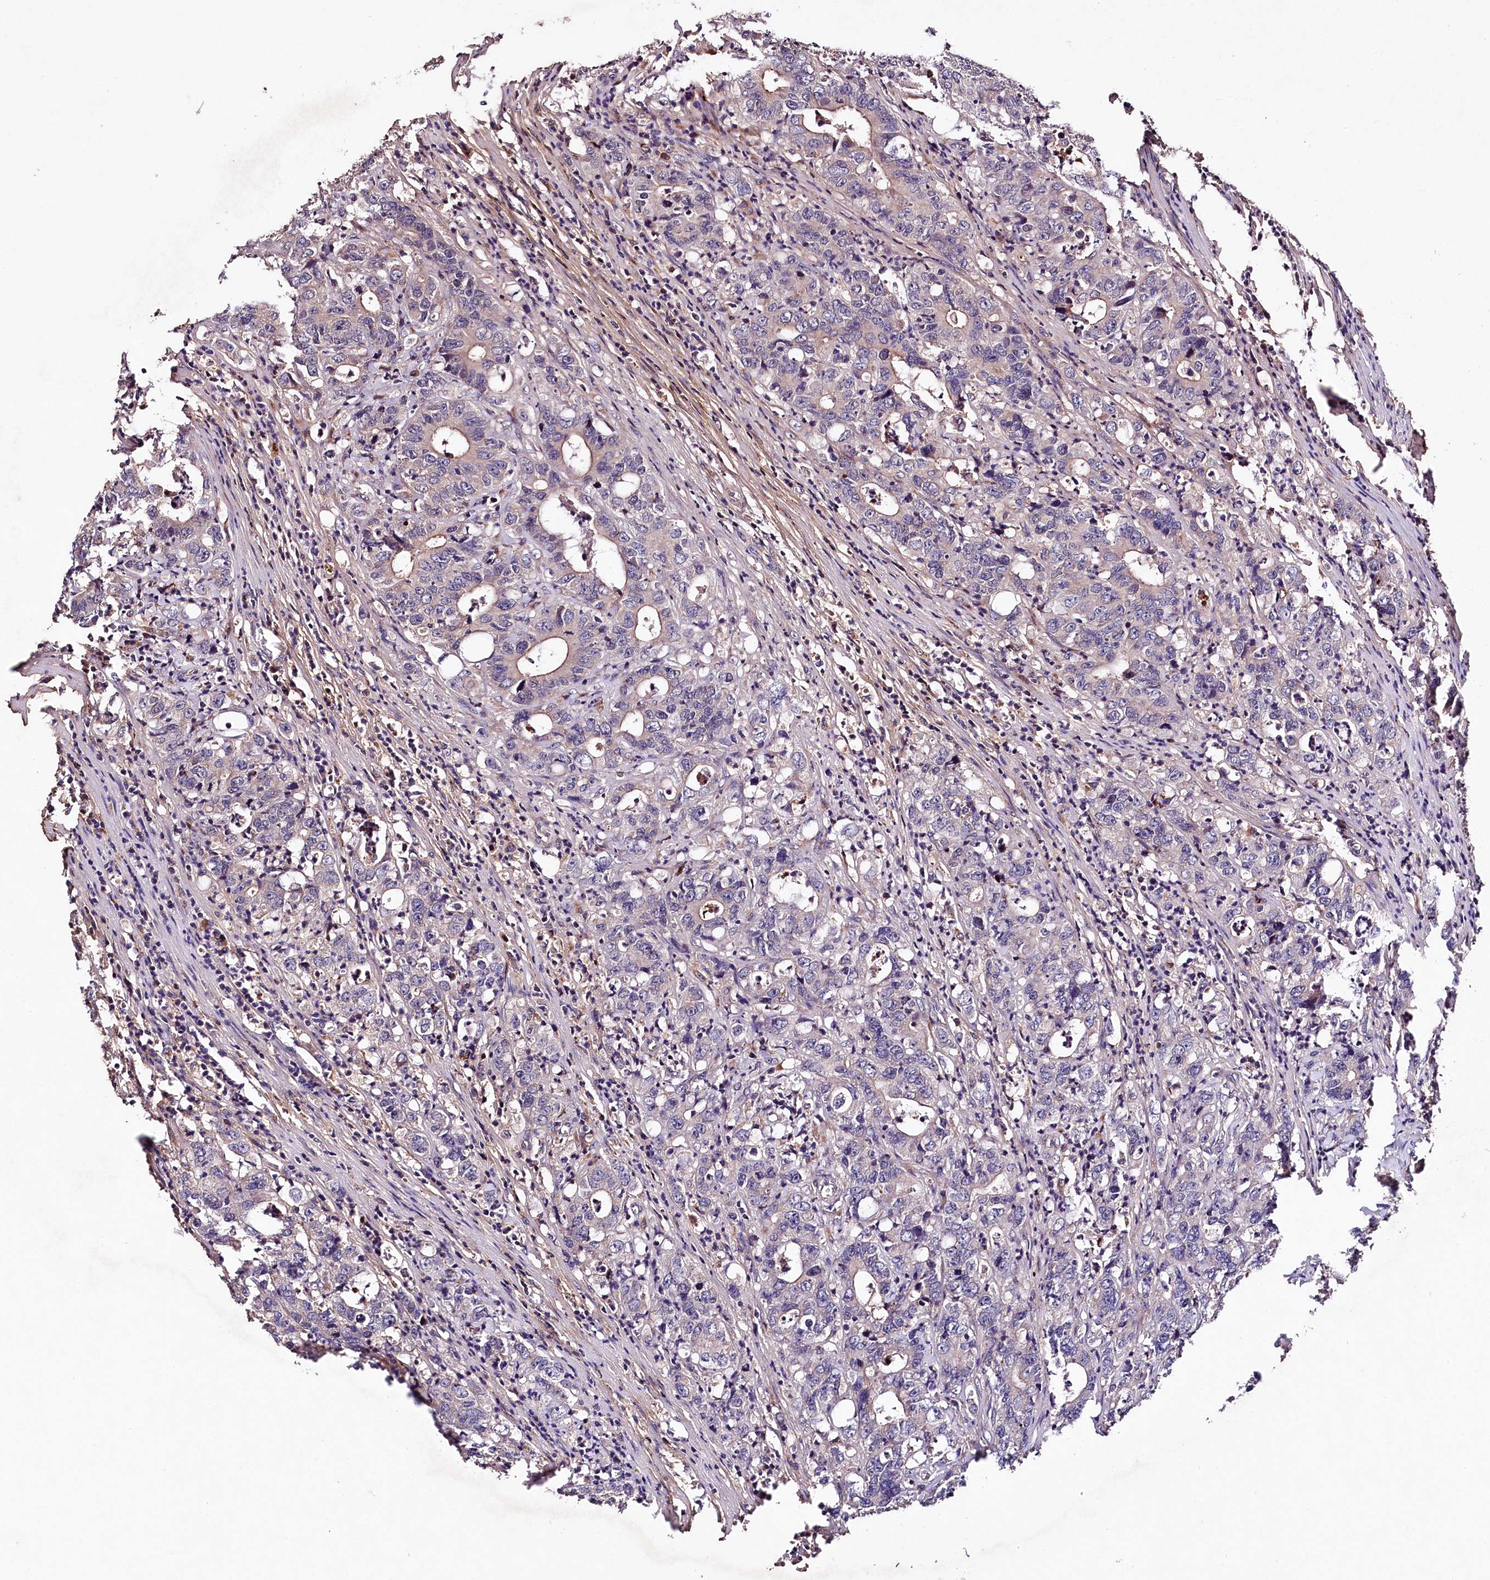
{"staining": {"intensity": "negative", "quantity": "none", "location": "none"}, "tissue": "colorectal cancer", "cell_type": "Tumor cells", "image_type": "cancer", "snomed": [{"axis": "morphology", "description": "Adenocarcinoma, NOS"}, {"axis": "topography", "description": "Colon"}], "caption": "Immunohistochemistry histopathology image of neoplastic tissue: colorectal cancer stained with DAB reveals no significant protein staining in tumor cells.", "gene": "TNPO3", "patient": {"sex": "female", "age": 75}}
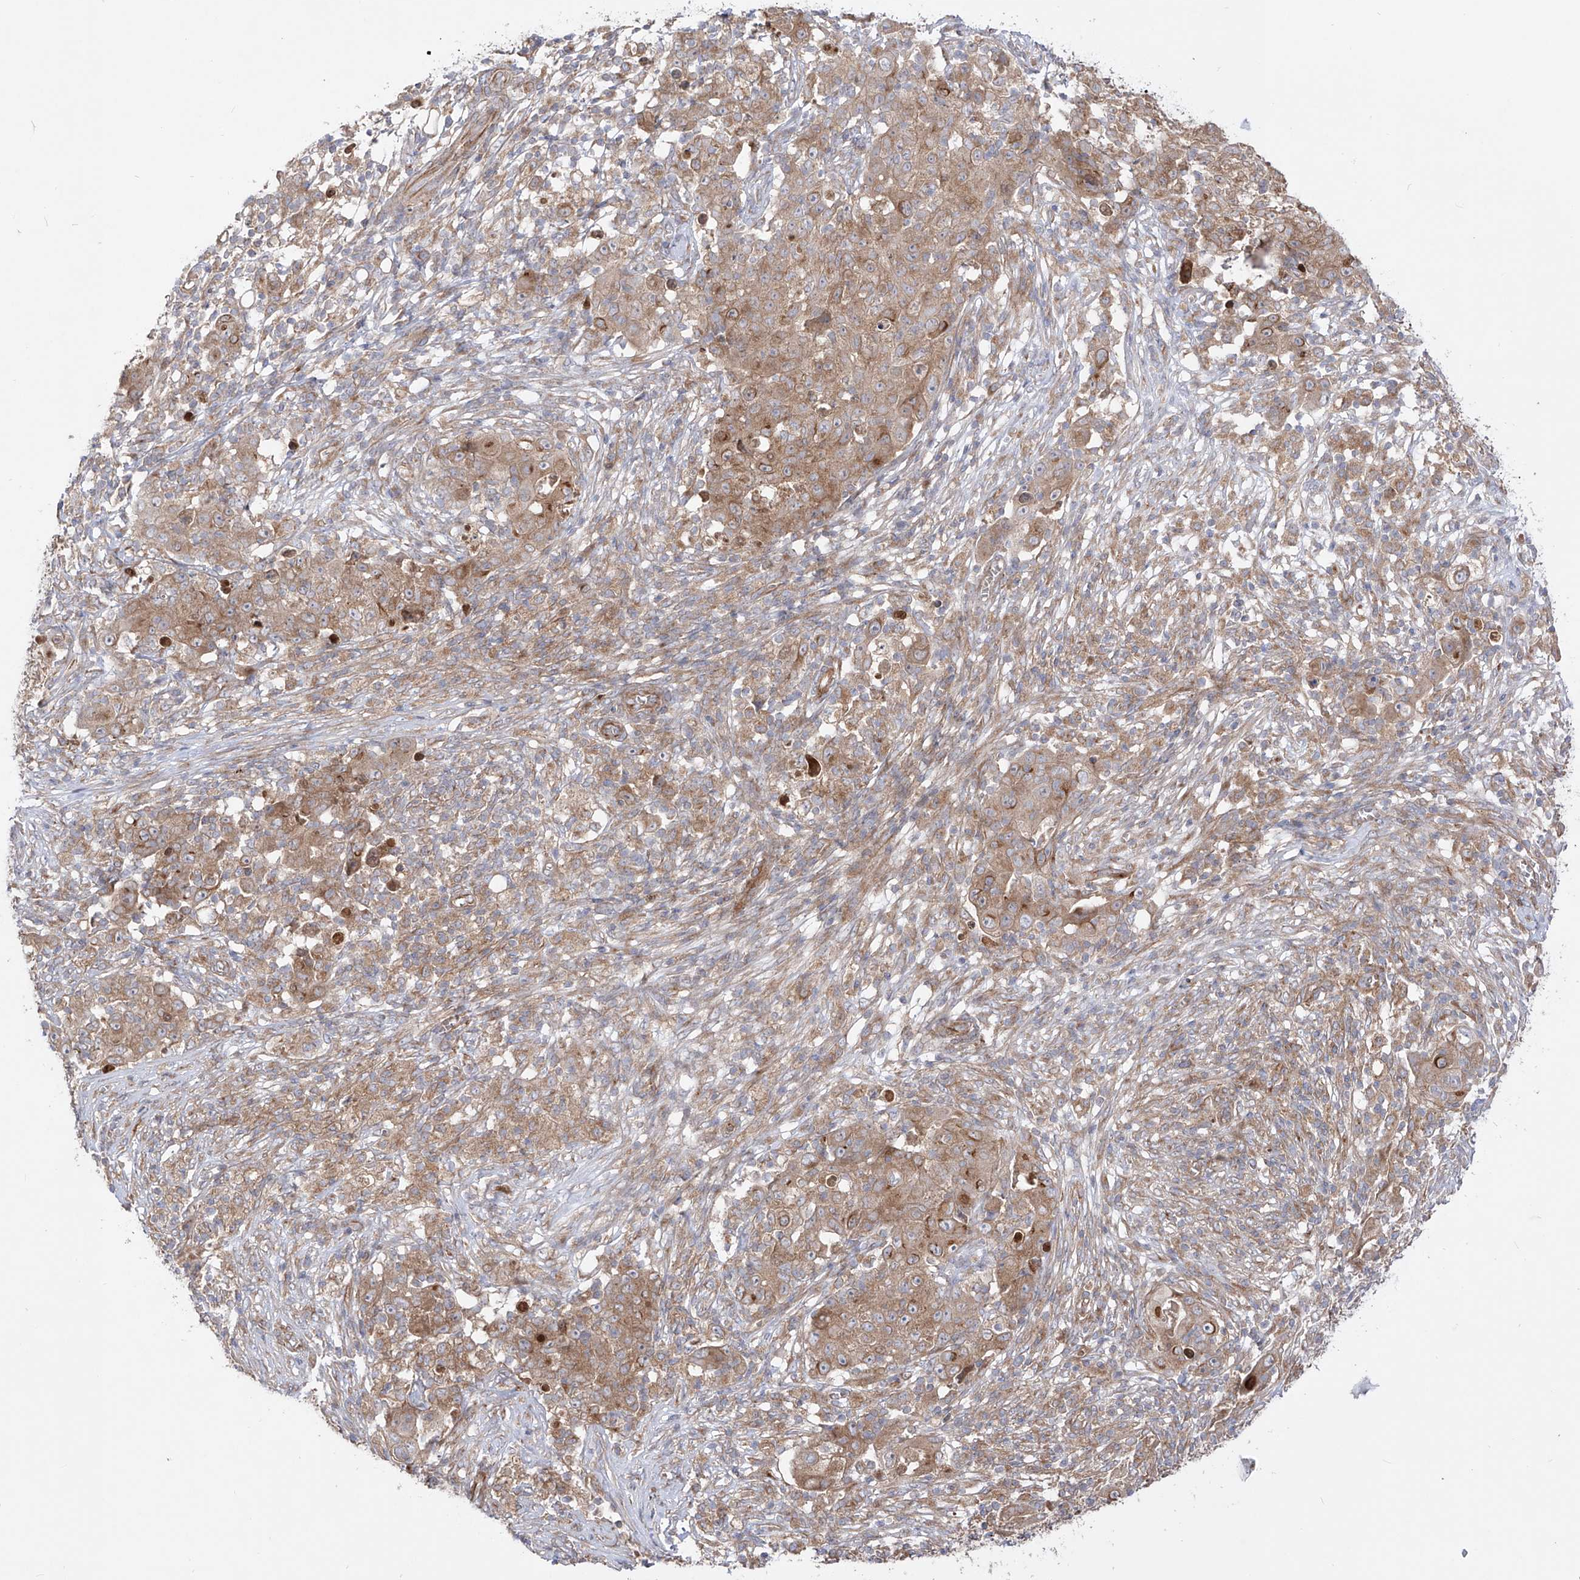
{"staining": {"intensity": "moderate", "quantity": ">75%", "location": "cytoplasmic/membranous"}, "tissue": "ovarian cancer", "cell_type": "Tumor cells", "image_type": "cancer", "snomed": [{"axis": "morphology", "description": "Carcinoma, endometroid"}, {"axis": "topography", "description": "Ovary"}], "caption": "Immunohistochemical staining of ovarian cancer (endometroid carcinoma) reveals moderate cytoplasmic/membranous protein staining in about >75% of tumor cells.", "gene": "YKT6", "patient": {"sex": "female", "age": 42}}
****************
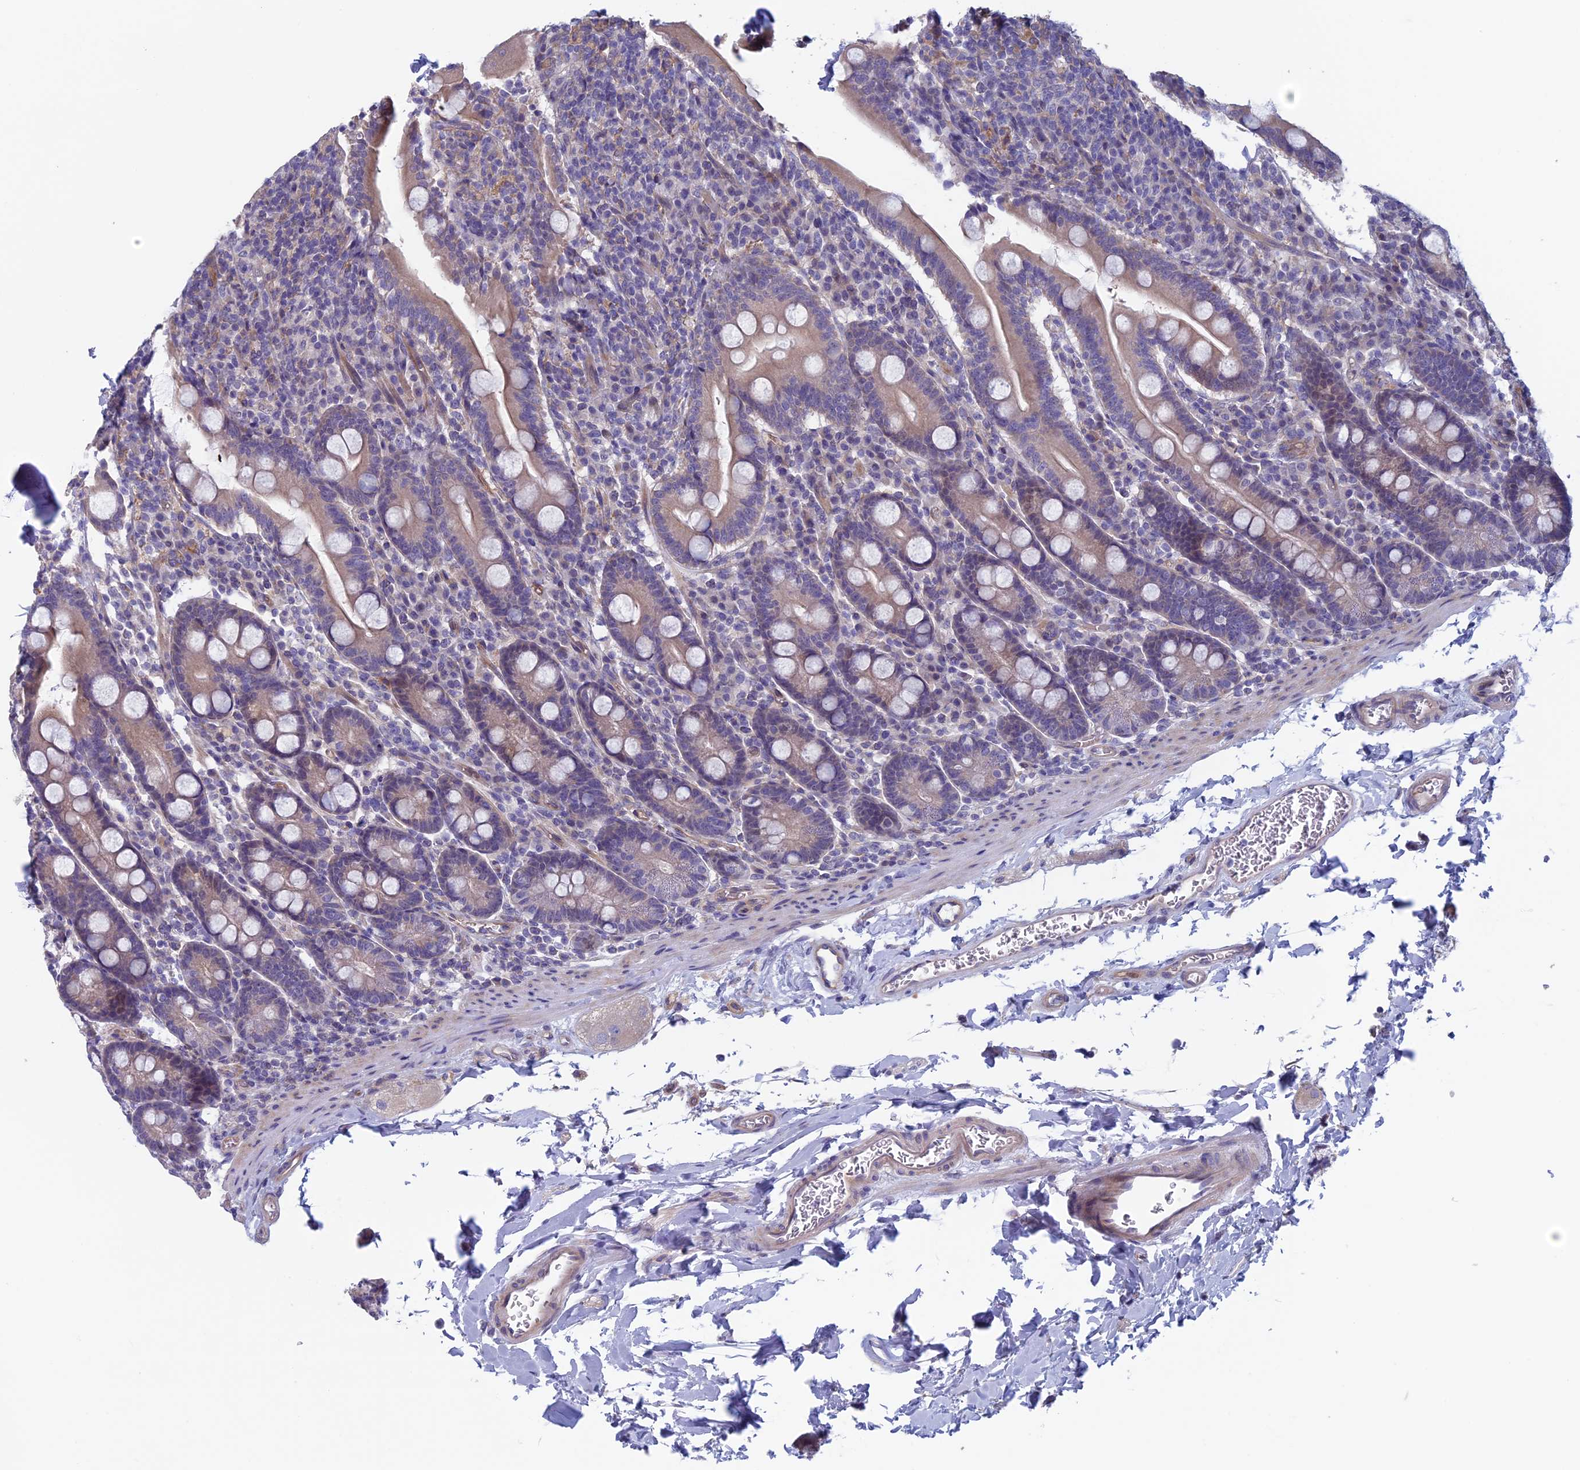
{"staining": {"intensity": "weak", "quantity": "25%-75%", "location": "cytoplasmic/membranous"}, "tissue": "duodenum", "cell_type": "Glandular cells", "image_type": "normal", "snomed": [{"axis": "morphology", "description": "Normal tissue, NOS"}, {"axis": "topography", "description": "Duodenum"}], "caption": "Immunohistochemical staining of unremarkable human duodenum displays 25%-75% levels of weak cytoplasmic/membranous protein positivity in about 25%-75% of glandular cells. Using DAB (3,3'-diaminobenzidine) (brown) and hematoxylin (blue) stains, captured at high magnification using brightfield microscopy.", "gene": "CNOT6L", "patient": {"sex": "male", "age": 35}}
****************
Every line of the records that includes the word "tumor" should be gathered.

-- Solution to the problem --
{"staining": {"intensity": "negative", "quantity": "none", "location": "none"}, "tissue": "colorectal cancer", "cell_type": "Tumor cells", "image_type": "cancer", "snomed": [{"axis": "morphology", "description": "Adenocarcinoma, NOS"}, {"axis": "topography", "description": "Colon"}], "caption": "Immunohistochemistry histopathology image of neoplastic tissue: colorectal cancer stained with DAB reveals no significant protein staining in tumor cells.", "gene": "TNPO3", "patient": {"sex": "female", "age": 75}}
{"staining": {"intensity": "moderate", "quantity": ">75%", "location": "cytoplasmic/membranous"}, "tissue": "ovarian cancer", "cell_type": "Tumor cells", "image_type": "cancer", "snomed": [{"axis": "morphology", "description": "Carcinoma, endometroid"}, {"axis": "topography", "description": "Ovary"}], "caption": "Immunohistochemical staining of ovarian cancer (endometroid carcinoma) reveals moderate cytoplasmic/membranous protein staining in about >75% of tumor cells.", "gene": "YKT6", "patient": {"sex": "female", "age": 42}}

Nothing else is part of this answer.